(Extracted data entries)
• • • • • • •

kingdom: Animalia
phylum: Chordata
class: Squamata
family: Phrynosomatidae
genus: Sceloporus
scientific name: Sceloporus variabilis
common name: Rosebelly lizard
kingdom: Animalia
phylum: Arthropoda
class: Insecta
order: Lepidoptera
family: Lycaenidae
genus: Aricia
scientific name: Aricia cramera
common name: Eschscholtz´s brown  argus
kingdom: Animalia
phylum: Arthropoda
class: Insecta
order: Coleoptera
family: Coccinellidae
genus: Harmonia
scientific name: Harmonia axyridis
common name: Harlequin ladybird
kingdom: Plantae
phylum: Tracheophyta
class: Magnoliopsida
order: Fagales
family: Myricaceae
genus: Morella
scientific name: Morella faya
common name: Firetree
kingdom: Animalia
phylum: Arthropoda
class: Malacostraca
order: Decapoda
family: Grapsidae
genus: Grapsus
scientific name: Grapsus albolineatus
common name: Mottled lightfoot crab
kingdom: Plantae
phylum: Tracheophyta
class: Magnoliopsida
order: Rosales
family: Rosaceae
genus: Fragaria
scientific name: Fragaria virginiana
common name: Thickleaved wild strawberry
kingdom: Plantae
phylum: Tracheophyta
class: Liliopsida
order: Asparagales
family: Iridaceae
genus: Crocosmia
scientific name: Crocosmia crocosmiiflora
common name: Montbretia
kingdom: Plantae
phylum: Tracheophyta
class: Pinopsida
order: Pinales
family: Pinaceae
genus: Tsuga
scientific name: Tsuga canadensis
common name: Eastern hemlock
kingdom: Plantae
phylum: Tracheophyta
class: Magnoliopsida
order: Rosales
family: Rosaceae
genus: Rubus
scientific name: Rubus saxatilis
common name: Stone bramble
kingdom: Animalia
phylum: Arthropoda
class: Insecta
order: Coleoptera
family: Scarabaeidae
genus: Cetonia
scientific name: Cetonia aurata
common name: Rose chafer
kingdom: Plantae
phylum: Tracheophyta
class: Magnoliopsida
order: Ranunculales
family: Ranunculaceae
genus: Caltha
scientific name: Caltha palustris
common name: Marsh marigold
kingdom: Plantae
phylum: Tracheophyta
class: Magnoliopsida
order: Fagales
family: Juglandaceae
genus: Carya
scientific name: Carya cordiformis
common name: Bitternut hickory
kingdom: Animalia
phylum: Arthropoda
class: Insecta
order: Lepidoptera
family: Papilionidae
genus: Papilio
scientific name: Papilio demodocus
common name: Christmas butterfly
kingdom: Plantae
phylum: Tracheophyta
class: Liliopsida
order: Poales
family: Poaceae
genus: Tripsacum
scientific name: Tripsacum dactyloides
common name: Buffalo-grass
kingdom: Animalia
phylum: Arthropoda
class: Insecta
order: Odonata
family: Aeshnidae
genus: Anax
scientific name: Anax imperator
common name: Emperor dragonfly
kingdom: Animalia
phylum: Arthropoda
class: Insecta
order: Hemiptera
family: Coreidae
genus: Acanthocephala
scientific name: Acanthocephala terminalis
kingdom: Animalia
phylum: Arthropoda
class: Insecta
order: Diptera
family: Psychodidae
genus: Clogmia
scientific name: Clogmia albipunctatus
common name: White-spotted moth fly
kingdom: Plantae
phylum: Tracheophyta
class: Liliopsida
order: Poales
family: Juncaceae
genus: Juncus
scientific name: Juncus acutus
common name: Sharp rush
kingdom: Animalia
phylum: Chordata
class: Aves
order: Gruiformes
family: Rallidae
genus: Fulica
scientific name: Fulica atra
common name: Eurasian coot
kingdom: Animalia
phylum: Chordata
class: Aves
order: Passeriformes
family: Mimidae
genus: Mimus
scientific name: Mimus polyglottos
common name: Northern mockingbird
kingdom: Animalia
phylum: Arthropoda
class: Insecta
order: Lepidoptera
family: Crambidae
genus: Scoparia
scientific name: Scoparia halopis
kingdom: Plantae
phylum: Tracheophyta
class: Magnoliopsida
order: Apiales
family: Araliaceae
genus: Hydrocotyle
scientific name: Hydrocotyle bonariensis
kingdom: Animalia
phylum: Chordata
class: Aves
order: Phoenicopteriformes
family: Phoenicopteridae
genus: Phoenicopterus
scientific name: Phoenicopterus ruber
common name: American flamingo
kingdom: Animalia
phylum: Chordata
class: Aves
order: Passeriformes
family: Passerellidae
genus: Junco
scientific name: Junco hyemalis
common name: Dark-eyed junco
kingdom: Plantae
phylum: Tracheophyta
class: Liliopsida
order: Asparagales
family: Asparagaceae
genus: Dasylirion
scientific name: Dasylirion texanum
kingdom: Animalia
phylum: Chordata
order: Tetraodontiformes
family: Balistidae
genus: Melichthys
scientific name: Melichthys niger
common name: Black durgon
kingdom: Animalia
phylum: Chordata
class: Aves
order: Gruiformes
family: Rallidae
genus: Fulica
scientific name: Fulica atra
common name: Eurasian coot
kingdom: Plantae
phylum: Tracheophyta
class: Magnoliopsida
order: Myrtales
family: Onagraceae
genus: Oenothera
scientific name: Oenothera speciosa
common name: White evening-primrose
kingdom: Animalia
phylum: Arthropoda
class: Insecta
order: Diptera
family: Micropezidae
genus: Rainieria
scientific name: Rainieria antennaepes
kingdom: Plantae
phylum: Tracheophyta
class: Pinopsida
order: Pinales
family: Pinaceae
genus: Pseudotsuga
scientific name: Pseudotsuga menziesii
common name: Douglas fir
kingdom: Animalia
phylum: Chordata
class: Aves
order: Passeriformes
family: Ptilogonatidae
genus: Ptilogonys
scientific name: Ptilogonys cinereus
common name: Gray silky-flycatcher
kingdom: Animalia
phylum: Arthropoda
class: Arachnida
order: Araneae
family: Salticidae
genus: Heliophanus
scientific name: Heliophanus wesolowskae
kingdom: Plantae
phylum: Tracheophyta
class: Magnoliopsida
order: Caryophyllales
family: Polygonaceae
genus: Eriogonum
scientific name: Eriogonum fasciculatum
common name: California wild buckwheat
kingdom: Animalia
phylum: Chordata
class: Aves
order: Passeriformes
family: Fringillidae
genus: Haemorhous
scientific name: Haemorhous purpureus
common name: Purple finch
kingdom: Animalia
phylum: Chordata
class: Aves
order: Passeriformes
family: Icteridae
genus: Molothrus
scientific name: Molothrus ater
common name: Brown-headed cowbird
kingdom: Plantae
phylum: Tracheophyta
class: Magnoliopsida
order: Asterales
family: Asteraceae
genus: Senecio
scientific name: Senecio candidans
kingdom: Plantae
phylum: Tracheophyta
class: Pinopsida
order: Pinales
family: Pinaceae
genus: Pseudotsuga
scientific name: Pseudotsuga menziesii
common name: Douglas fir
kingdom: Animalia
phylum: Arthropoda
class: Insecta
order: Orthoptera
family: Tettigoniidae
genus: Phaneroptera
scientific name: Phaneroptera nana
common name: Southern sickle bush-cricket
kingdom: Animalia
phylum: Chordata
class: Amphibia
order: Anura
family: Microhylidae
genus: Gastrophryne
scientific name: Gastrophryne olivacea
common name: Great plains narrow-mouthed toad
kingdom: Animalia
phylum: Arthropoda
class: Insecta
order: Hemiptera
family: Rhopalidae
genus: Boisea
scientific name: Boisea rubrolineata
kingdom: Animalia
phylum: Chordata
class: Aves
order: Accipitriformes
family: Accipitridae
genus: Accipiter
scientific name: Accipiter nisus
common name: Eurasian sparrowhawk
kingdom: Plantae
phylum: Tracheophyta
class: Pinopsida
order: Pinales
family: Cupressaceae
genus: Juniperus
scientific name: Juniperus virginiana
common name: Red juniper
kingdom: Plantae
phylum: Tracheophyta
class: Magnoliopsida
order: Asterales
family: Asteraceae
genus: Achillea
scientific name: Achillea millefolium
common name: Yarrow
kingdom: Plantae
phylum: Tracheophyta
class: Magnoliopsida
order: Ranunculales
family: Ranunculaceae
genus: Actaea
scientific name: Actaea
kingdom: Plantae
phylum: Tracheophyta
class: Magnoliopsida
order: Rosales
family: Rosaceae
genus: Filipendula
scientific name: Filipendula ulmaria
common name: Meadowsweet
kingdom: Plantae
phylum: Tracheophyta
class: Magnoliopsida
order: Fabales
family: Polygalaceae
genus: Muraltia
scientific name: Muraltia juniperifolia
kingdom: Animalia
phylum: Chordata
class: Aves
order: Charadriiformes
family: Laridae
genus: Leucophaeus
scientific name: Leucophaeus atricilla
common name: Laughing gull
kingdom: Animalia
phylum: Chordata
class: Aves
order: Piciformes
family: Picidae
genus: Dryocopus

• • • • • • •

-- Exercise aim --
Copy the stretch of records from the start through the line containing "common name: Christmas butterfly", both ends included, reproducing each line word for word.

-- Result of the task --
kingdom: Animalia
phylum: Chordata
class: Squamata
family: Phrynosomatidae
genus: Sceloporus
scientific name: Sceloporus variabilis
common name: Rosebelly lizard
kingdom: Animalia
phylum: Arthropoda
class: Insecta
order: Lepidoptera
family: Lycaenidae
genus: Aricia
scientific name: Aricia cramera
common name: Eschscholtz´s brown  argus
kingdom: Animalia
phylum: Arthropoda
class: Insecta
order: Coleoptera
family: Coccinellidae
genus: Harmonia
scientific name: Harmonia axyridis
common name: Harlequin ladybird
kingdom: Plantae
phylum: Tracheophyta
class: Magnoliopsida
order: Fagales
family: Myricaceae
genus: Morella
scientific name: Morella faya
common name: Firetree
kingdom: Animalia
phylum: Arthropoda
class: Malacostraca
order: Decapoda
family: Grapsidae
genus: Grapsus
scientific name: Grapsus albolineatus
common name: Mottled lightfoot crab
kingdom: Plantae
phylum: Tracheophyta
class: Magnoliopsida
order: Rosales
family: Rosaceae
genus: Fragaria
scientific name: Fragaria virginiana
common name: Thickleaved wild strawberry
kingdom: Plantae
phylum: Tracheophyta
class: Liliopsida
order: Asparagales
family: Iridaceae
genus: Crocosmia
scientific name: Crocosmia crocosmiiflora
common name: Montbretia
kingdom: Plantae
phylum: Tracheophyta
class: Pinopsida
order: Pinales
family: Pinaceae
genus: Tsuga
scientific name: Tsuga canadensis
common name: Eastern hemlock
kingdom: Plantae
phylum: Tracheophyta
class: Magnoliopsida
order: Rosales
family: Rosaceae
genus: Rubus
scientific name: Rubus saxatilis
common name: Stone bramble
kingdom: Animalia
phylum: Arthropoda
class: Insecta
order: Coleoptera
family: Scarabaeidae
genus: Cetonia
scientific name: Cetonia aurata
common name: Rose chafer
kingdom: Plantae
phylum: Tracheophyta
class: Magnoliopsida
order: Ranunculales
family: Ranunculaceae
genus: Caltha
scientific name: Caltha palustris
common name: Marsh marigold
kingdom: Plantae
phylum: Tracheophyta
class: Magnoliopsida
order: Fagales
family: Juglandaceae
genus: Carya
scientific name: Carya cordiformis
common name: Bitternut hickory
kingdom: Animalia
phylum: Arthropoda
class: Insecta
order: Lepidoptera
family: Papilionidae
genus: Papilio
scientific name: Papilio demodocus
common name: Christmas butterfly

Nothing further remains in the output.